Victor was drafting a new internal memo that would eventually become contract language.

Hana was quiet, moving between messages without letting any of them set the pace.

Timothy stopped near the glass wall again, watching the floor.

It didn’t look like an empire.

It looked like people doing work that didn’t allow shortcuts.

And yet the reports coming back from the field had the same shape.

Hospitals didn’t talk about Autodoc like a breakthrough.

They talked about it like a constraint they had decided to live with.

They didn’t say it saved them.

They said it made them stop lying to themselves.

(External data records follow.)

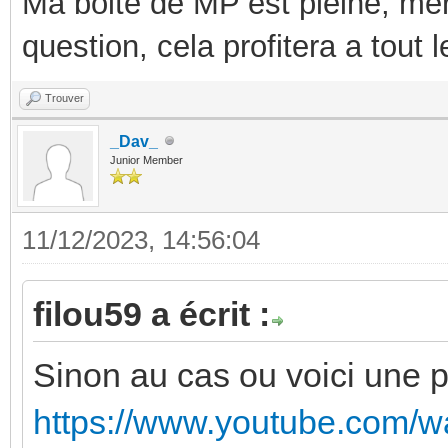
Ma boite de MP est pleine, mer
question, cela profitera a tout
Trouver
_Dav_
Junior Member
11/12/2023, 14:56:04
filou59 a écrit :
Sinon au cas ou voici une pti
https://www.youtube.com/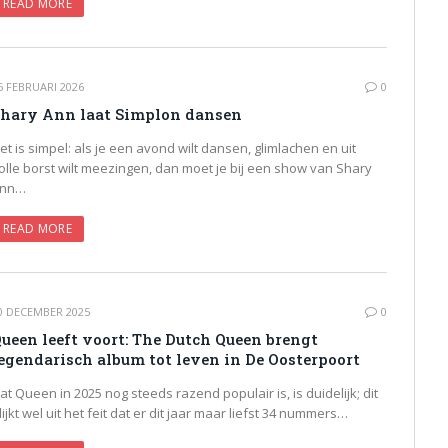
READ MORE
5 FEBRUARI 2026
0
hary Ann laat Simplon dansen
et is simpel: als je een avond wilt dansen, glimlachen en uit
olle borst wilt meezingen, dan moet je bij een show van Shary
nn…
READ MORE
0 DECEMBER 2025
0
ueen leeft voort: The Dutch Queen brengt
egendarisch album tot leven in De Oosterpoort
at Queen in 2025 nog steeds razend populair is, is duidelijk; dit
lijkt wel uit het feit dat er dit jaar maar liefst 34 nummers…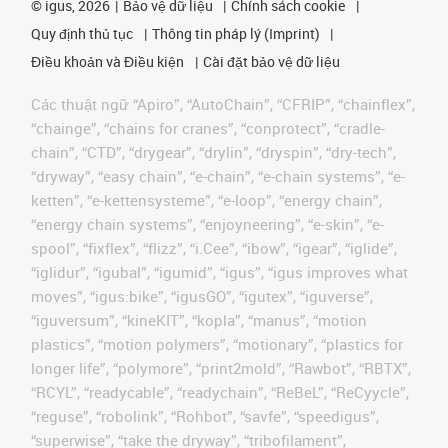
©
igus, 2026
Bảo vệ dữ liệu
Chính sách cookie
Quy định thủ tục
Thông tin pháp lý (Imprint)
Điều khoản và Điều kiện
Cài đặt bảo vệ dữ liệu
Các thuật ngữ “Apiro”, “AutoChain”, “CFRIP”, “chainflex”,
“chainge”, “chains for cranes”, “conprotect”, “cradle-
chain”, “CTD”, “drygear”, “drylin”, “dryspin”, “dry-tech”,
“dryway”, “easy chain”, “e-chain”, “e-chain systems”, “e-
ketten”, “e-kettensysteme”, “e-loop”, “energy chain”,
“energy chain systems”, “enjoyneering”, “e-skin”, “e-
spool”, “fixflex”, “flizz”, “i.Cee”, “ibow”, “igear”, “iglide”,
“iglidur”, “igubal”, “igumid”, “igus”, “igus improves what
moves”, “igus:bike”, “igusGO”, “igutex”, “iguverse”,
“iguversum”, “kineKIT”, “kopla”, “manus”, “motion
plastics”, “motion polymers”, “motionary”, “plastics for
longer life”, “polymore”, “print2mold”, “Rawbot”, “RBTX”,
“RCYL”, “readycable”, “readychain”, “ReBeL”, “ReCyycle”,
“reguse”, “robolink”, “Rohbot”, “savfe”, “speedigus”,
“superwise”, “take the dryway”, “tribofilament”,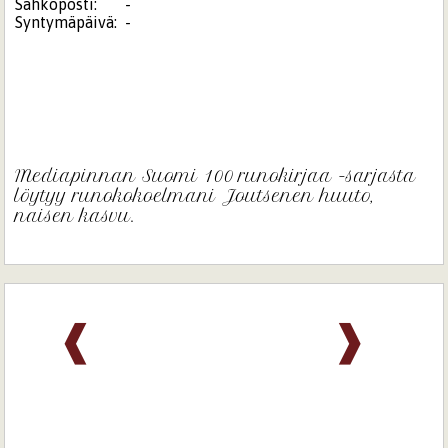
Sähköposti:
-
Syntymäpäivä:
-
Mediapinnan Suomi 100 runokirjaa -sarjasta
löytyy runokokoelmani Joutsenen huuto,
naisen kasvu.
❰
❱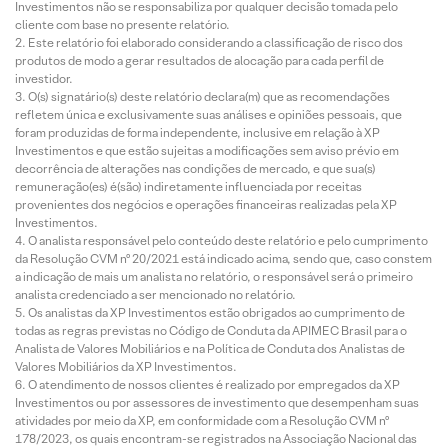
Investimentos não se responsabiliza por qualquer decisão tomada pelo
cliente com base no presente relatório.
Este relatório foi elaborado considerando a classificação de risco dos
produtos de modo a gerar resultados de alocação para cada perfil de
investidor.
O(s) signatário(s) deste relatório declara(m) que as recomendações
refletem única e exclusivamente suas análises e opiniões pessoais, que
foram produzidas de forma independente, inclusive em relação à XP
Investimentos e que estão sujeitas a modificações sem aviso prévio em
decorrência de alterações nas condições de mercado, e que sua(s)
remuneração(es) é(são) indiretamente influenciada por receitas
provenientes dos negócios e operações financeiras realizadas pela XP
Investimentos.
O analista responsável pelo conteúdo deste relatório e pelo cumprimento
da Resolução CVM nº 20/2021 está indicado acima, sendo que, caso constem
a indicação de mais um analista no relatório, o responsável será o primeiro
analista credenciado a ser mencionado no relatório.
Os analistas da XP Investimentos estão obrigados ao cumprimento de
todas as regras previstas no Código de Conduta da APIMEC Brasil para o
Analista de Valores Mobiliários e na Política de Conduta dos Analistas de
Valores Mobiliários da XP Investimentos.
O atendimento de nossos clientes é realizado por empregados da XP
Investimentos ou por assessores de investimento que desempenham suas
atividades por meio da XP, em conformidade com a Resolução CVM nº
178/2023, os quais encontram-se registrados na Associação Nacional das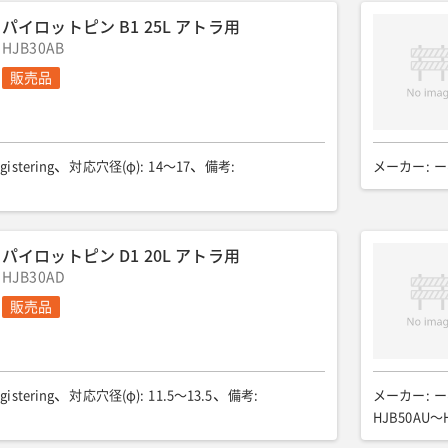
パイロットピン B1 25L アトラ用
HJB30AB
販売品
gistering
対応穴径(φ)
:
14〜17
備考
:
メーカー
:
ー
パイロットピン D1 20L アトラ用
HJB30AD
販売品
gistering
対応穴径(φ)
:
11.5〜13.5
備考
:
メーカー
:
ー
HJB50AU〜H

Reception was not applause.

It was adoption under friction.

And in the weeks that followed, the most telling reaction wasn’t in the praise that occasionally slipped through.

It was in the requests.

Hospitals didn’t ask for new features.

They asked for more training slots.

More spare inventory.

More service certification.

More refusal clarity.

They wanted more of the boring parts.

Because the boring parts were what kept their worst days from turning into disasters.

Timothy sat down one evening with Hana’s compiled field notes and read them without skipping.

Not because he enjoyed it.

Because he was starting to understand something he hadn’t fully grasped when the first contracts arrived.

When you became infrastructure, users didn’t thank you for working.

They only noticed you when you didn’t.

Autodoc was being noticed, every day, in small refusals that forced adults to behave like adults.

And the people using it weren’t cheering.